### Text provided ###

Motorola Flips for Android (Again) with Backflip

Motorola today at CES unveiled the Backflip, a new Android smartphone that features a reverse flip design so it opens like a book.

Sporting an untraditional design, the Backflip's keyboard can be folded back behind the 3.1-inch touchscreen, which allows for a larger than usual keyboard. When folded back, users can prop it up on a table like a mini-display for viewing videos or for use as a picture frame or alarm clock. When closed, users can access a full QWERTY keyboard on the back.

The Backflip also has a trackpad, which Motorola has dubbed Backtrack. The trackpad is on the back of the display of the open phone and lets users navigate the device menus, browse photos, scroll through e-mails and texts and perform other functions without obscuring the home screen.

Motorola's latest Android handset will ship with version 1.5 of the mobile open source operating system -- though it's slated to be updated to 2.1 when released -- and will go on sale this quarter. No carriers were disclosed during the press event.

### Extracted information ###

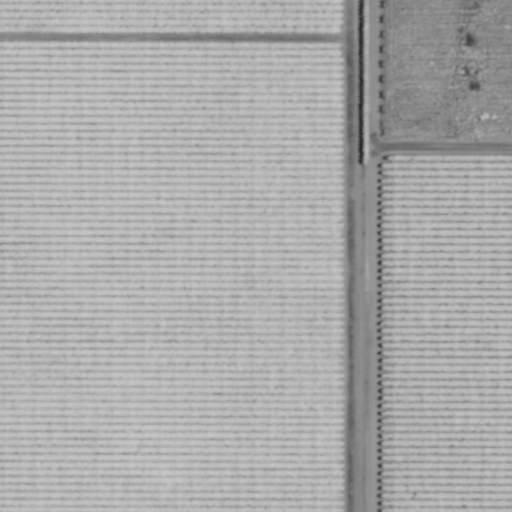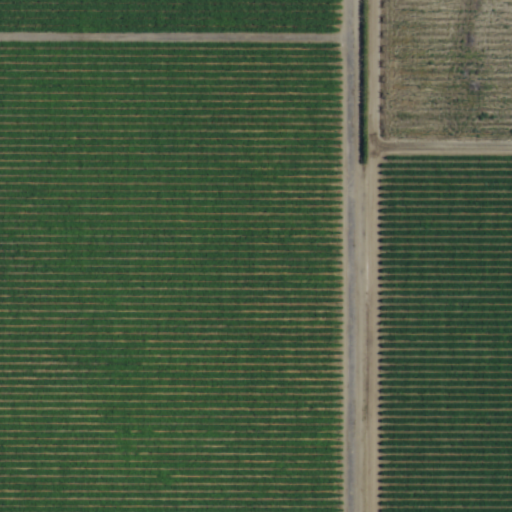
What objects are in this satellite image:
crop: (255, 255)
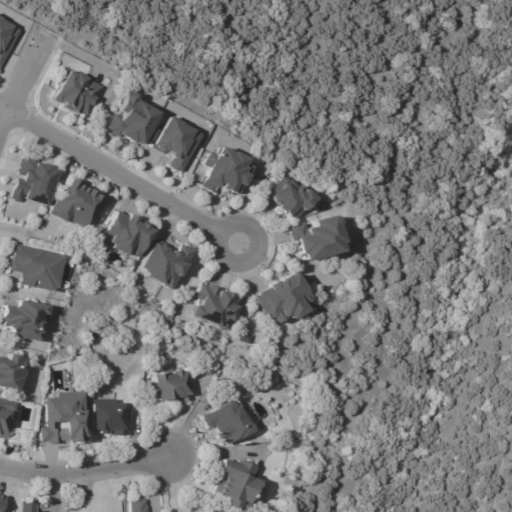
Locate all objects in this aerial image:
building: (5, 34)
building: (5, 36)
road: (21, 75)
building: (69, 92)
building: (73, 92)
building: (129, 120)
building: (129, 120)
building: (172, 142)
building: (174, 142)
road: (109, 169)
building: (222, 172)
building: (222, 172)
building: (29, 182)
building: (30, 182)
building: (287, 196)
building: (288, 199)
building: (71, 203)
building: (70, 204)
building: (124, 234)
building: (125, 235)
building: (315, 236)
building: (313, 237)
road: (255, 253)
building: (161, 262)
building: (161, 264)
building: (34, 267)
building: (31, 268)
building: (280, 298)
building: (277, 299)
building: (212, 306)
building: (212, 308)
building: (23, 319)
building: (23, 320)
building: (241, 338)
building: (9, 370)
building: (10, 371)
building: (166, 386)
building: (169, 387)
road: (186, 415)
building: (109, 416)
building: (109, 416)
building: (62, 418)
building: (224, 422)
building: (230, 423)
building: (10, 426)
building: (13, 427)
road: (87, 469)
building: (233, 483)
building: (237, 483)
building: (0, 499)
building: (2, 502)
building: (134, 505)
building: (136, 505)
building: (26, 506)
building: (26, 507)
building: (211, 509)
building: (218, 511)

###
### Extracted information ###

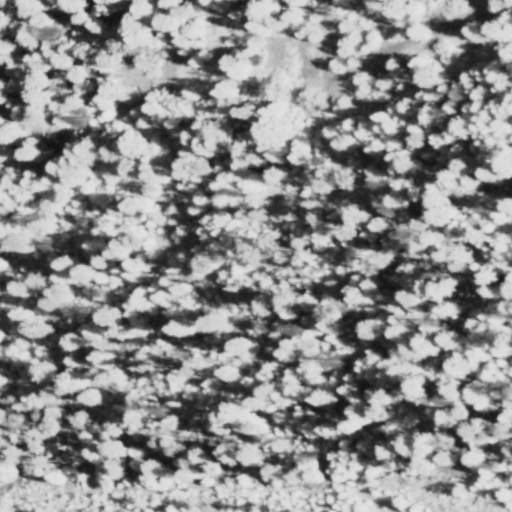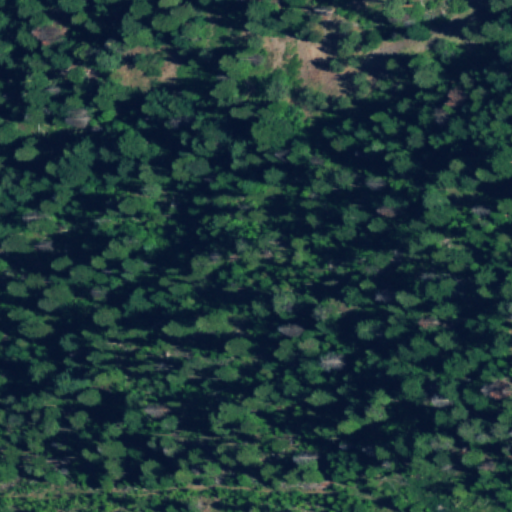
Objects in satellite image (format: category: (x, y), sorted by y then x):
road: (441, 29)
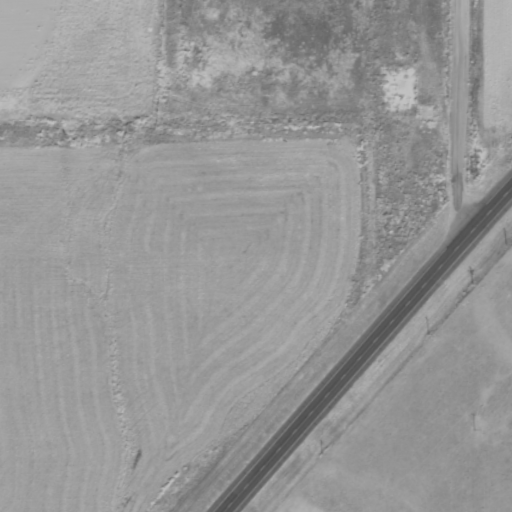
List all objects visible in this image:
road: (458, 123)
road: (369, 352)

###

• Problem 1:
Rewrite the paragraph of the Backflip article that begins "Sporting an untraditional design" as a brief bulleted list that keeps its main facts.
• Problem 2:
Transcribe the part of the Backflip article that opens with the words containing "Sporting an untraditional" and closes with "the home screen.".
• Problem 3:
According to the Backflip article, what name did Motorola give the phone's trackpad?

• Written reply 1:
- The keyboard folds back behind the 3.1-inch touchscreen, which allows a larger than usual keyboard.
- Folded back, the phone can stand on a table as a mini-display for videos, or serve as a picture frame or alarm clock.
- Closed, it gives access to a full QWERTY keyboard on the back.

• Written reply 2:
Sporting an untraditional design, the Backflip's keyboard can be folded back behind the 3.1-inch touchscreen, which allows for a larger than usual keyboard. When folded back, users can prop it up on a table like a mini-display for viewing videos or for use as a picture frame or alarm clock. When closed, users can access a full QWERTY keyboard on the back.

The Backflip also has a trackpad, which Motorola has dubbed Backtrack. The trackpad is on the back of the display of the open phone and lets users navigate the device menus, browse photos, scroll through e-mails and texts and perform other functions without obscuring the home screen.

• Written reply 3:
Backtrack.